| Texte fourni |
########
On n’a pas toûjours fondu le canon avec un noyau ou un vuide dans le milieu : il y a eu des Fondeurs qui l’ont coulé massif ; on voit même dans les Mémoires de M. de Saint-Remy, la figure de la machine

dont ils se servoient pour former l’ame de la piece. Cette méthode fut abandonnée, suivant cet auteur, pour revenir à l’ancienne : mais le sieur Maritz a obtenu depuis quelques années la permission de fondre les pieces massives. On prétend qu’il a inventé une machine plus parfaite que celle dont il est fait mention dans les Mémoires de M. de Saint-Remy, pour les forer. Voyez Noyau.

Lorsque la piece se coule massive, le moule se forme de la même maniere que s’il devoit avoit un noyau. On ne fait que supprimer ce noyau.
########
| Données fournies |
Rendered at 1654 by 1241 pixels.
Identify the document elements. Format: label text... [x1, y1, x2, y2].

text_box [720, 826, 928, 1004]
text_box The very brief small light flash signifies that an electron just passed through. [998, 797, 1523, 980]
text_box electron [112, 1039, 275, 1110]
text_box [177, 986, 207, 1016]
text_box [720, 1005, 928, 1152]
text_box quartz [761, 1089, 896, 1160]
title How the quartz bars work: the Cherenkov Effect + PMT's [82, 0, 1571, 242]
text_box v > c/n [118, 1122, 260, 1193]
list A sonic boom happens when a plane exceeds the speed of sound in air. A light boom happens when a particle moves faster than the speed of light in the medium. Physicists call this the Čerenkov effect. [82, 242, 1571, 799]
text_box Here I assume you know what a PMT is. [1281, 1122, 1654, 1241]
########
| Énoncé écrit 1 |
Veuillez recopier le texte fourni, depuis « dont ils se » jusqu'à « supprimer ce noyau. » inclus.
| Énoncé écrit 2 |
Pour chaque affirmation, dites si elle concorde avec le texte fourni en répondant oui ou non, puis citez mot pour mot le passage qui tranche. (a) Le sieur Maritz a obtenu la permission de fondre les pièces massives. (b) Pour une pièce coulée massive, le moule se forme d'une autre manière que pour une pièce à noyau. (c) D'après M. de Saint-Remy, la méthode du canon coulé massif fut abandonnée au profit de l'ancienne.
Aucune des lignes n'est nécessaire ici.

| Résultat exact 1 |
dont ils se servoient pour former l’ame de la piece. Cette méthode fut abandonnée, suivant cet auteur, pour revenir à l’ancienne : mais le sieur Maritz a obtenu depuis quelques années la permission de fondre les pieces massives. On prétend qu’il a inventé une machine plus parfaite que celle dont il est fait mention dans les Mémoires de M. de Saint-Remy, pour les forer. Voyez Noyau.

Lorsque la piece se coule massive, le moule se forme de la même maniere que s’il devoit avoit un noyau. On ne fait que supprimer ce noyau.

| Résultat exact 2 |
(a) Oui : « le sieur Maritz a obtenu depuis quelques années la permission de fondre les pieces massives ».
(b) Non : « le moule se forme de la même maniere ».
(c) Oui : « Cette méthode fut abandonnée, suivant cet auteur, pour revenir à l’ancienne ».